• **What to do**: Reproduce the text of the following data line for line, without any alteration, and omit the pictures from your answer.

[[ Supplied records, beginning ]]

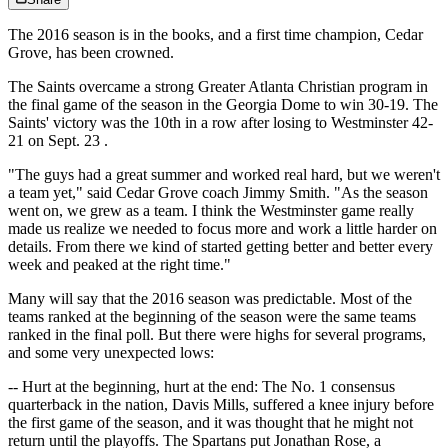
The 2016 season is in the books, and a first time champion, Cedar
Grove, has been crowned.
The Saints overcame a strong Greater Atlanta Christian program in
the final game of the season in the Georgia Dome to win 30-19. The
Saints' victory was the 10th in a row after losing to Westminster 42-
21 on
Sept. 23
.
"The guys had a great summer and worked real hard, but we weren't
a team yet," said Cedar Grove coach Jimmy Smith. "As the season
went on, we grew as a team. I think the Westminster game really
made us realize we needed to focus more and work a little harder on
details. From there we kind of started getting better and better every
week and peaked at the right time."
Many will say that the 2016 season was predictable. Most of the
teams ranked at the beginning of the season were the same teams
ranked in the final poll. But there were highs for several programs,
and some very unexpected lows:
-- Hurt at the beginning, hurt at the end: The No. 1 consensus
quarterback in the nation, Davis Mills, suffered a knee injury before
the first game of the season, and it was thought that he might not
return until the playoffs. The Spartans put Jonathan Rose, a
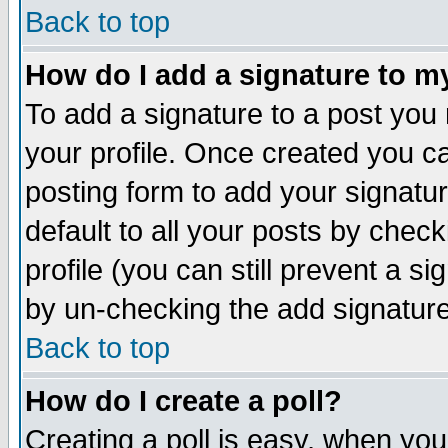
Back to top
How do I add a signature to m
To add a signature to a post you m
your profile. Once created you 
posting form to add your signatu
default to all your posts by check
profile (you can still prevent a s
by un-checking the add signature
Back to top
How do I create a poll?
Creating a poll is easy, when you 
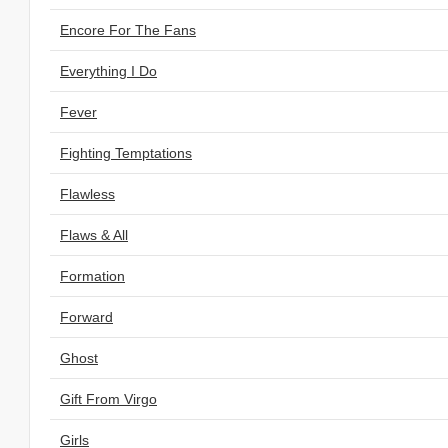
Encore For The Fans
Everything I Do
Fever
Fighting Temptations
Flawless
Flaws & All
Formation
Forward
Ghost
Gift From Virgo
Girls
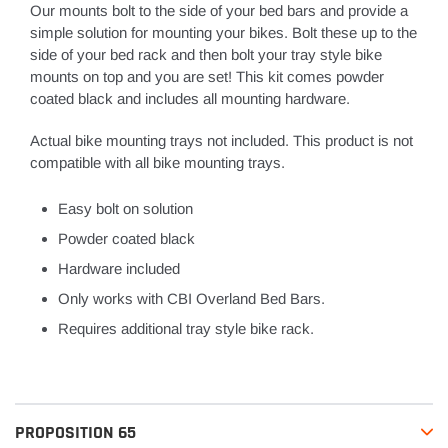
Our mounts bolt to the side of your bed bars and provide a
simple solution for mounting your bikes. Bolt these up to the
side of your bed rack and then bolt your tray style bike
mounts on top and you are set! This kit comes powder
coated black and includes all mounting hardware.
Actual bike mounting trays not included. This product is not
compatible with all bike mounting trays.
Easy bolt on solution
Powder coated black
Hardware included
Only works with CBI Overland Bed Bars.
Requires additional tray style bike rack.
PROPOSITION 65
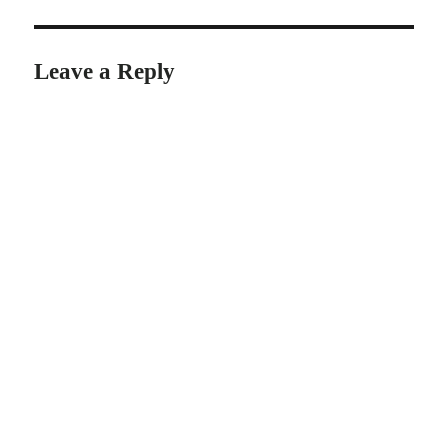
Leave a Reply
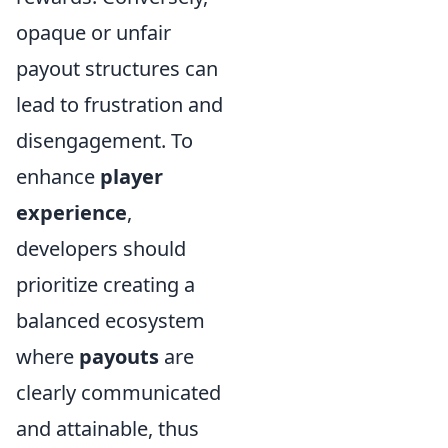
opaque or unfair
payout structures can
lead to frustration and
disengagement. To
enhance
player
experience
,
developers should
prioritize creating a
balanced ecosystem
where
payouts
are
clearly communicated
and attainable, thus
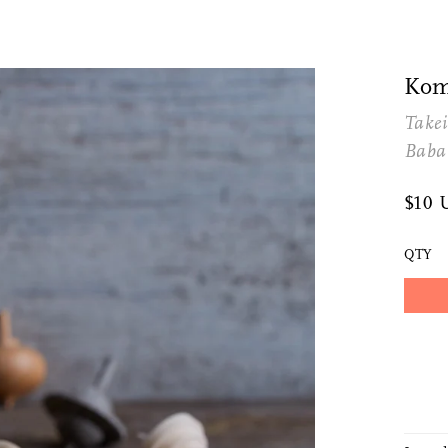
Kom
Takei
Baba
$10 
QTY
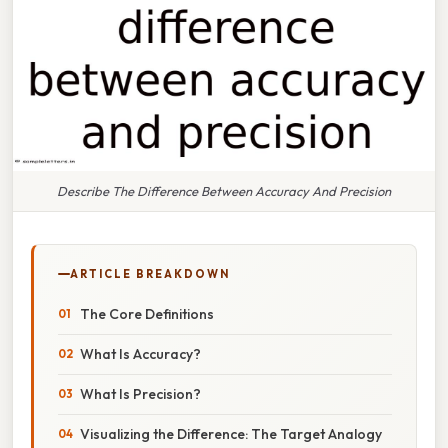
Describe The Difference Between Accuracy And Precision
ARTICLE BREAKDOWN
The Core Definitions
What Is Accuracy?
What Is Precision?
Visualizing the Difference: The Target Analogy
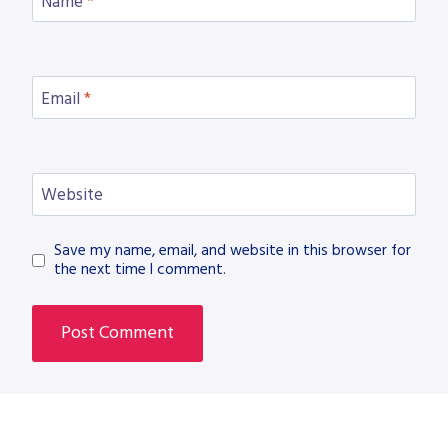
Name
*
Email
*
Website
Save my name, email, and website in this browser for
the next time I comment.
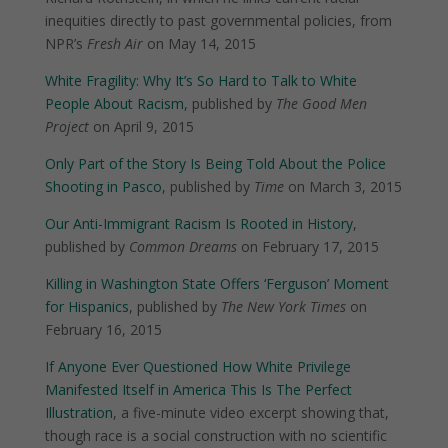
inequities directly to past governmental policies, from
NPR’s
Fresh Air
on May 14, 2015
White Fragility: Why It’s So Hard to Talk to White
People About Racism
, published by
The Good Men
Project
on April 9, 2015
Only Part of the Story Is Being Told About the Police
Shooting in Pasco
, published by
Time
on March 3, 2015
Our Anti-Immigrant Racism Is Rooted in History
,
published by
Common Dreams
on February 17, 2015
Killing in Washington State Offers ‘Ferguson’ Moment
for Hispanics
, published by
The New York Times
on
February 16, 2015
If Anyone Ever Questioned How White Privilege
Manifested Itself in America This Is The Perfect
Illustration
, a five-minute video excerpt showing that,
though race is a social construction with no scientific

[[ Supplied records, end ]]

• **Answer to this exercise**:
The 2016 season is in the books, and a first time champion, Cedar
Grove, has been crowned.
The Saints overcame a strong Greater Atlanta Christian program in
the final game of the season in the Georgia Dome to win 30-19. The
Saints' victory was the 10th in a row after losing to Westminster 42-
21 on
Sept. 23
.
"The guys had a great summer and worked real hard, but we weren't
a team yet," said Cedar Grove coach Jimmy Smith. "As the season
went on, we grew as a team. I think the Westminster game really
made us realize we needed to focus more and work a little harder on
details. From there we kind of started getting better and better every
week and peaked at the right time."
Many will say that the 2016 season was predictable. Most of the
teams ranked at the beginning of the season were the same teams
ranked in the final poll. But there were highs for several programs,
and some very unexpected lows:
-- Hurt at the beginning, hurt at the end: The No. 1 consensus
quarterback in the nation, Davis Mills, suffered a knee injury before
the first game of the season, and it was thought that he might not
return until the playoffs. The Spartans put Jonathan Rose, a
Back to top
How do I add a signature to m
To add a signature to a post you m
your profile. Once created you 
posting form to add your signatu
default to all your posts by check
profile (you can still prevent a s
by un-checking the add signature
Back to top
How do I create a poll?
Creating a poll is easy, when you 
Encore For The Fans
Everything I Do
Fever
Fighting Temptations
Flawless
Flaws & All
Formation
Forward
Ghost
Gift From Virgo
Girls
Our mounts bolt to the side of your bed bars and provide a
simple solution for mounting your bikes. Bolt these up to the
side of your bed rack and then bolt your tray style bike
mounts on top and you are set! This kit comes powder
coated black and includes all mounting hardware.
Actual bike mounting trays not included. This product is not
compatible with all bike mounting trays.
Easy bolt on solution
Powder coated black
Hardware included
Only works with CBI Overland Bed Bars.
Requires additional tray style bike rack.
PROPOSITION 65
Leave a Reply
opaque or unfair
payout structures can
lead to frustration and
disengagement. To
enhance
player
experience
,
developers should
prioritize creating a
balanced ecosystem
where
payouts
are
clearly communicated
and attainable, thus
Kom
Takei
Baba
$10 
QTY
Describe The Difference Between Accuracy And Precision
ARTICLE BREAKDOWN
The Core Definitions
What Is Accuracy?
What Is Precision?
Visualizing the Difference: The Target Analogy
Name
*
Email
*
Website
Save my name, email, and website in this browser for
the next time I comment.
inequities directly to past governmental policies, from
NPR’s
Fresh Air
on May 14, 2015
White Fragility: Why It’s So Hard to Talk to White
People About Racism
, published by
The Good Men
Project
on April 9, 2015
Only Part of the Story Is Being Told About the Police
Shooting in Pasco
, published by
Time
on March 3, 2015
Our Anti-Immigrant Racism Is Rooted in History
,
published by
Common Dreams
on February 17, 2015
Killing in Washington State Offers ‘Ferguson’ Moment
for Hispanics
, published by
The New York Times
on
February 16, 2015
If Anyone Ever Questioned How White Privilege
Manifested Itself in America This Is The Perfect
Illustration
, a five-minute video excerpt showing that,
though race is a social construction with no scientific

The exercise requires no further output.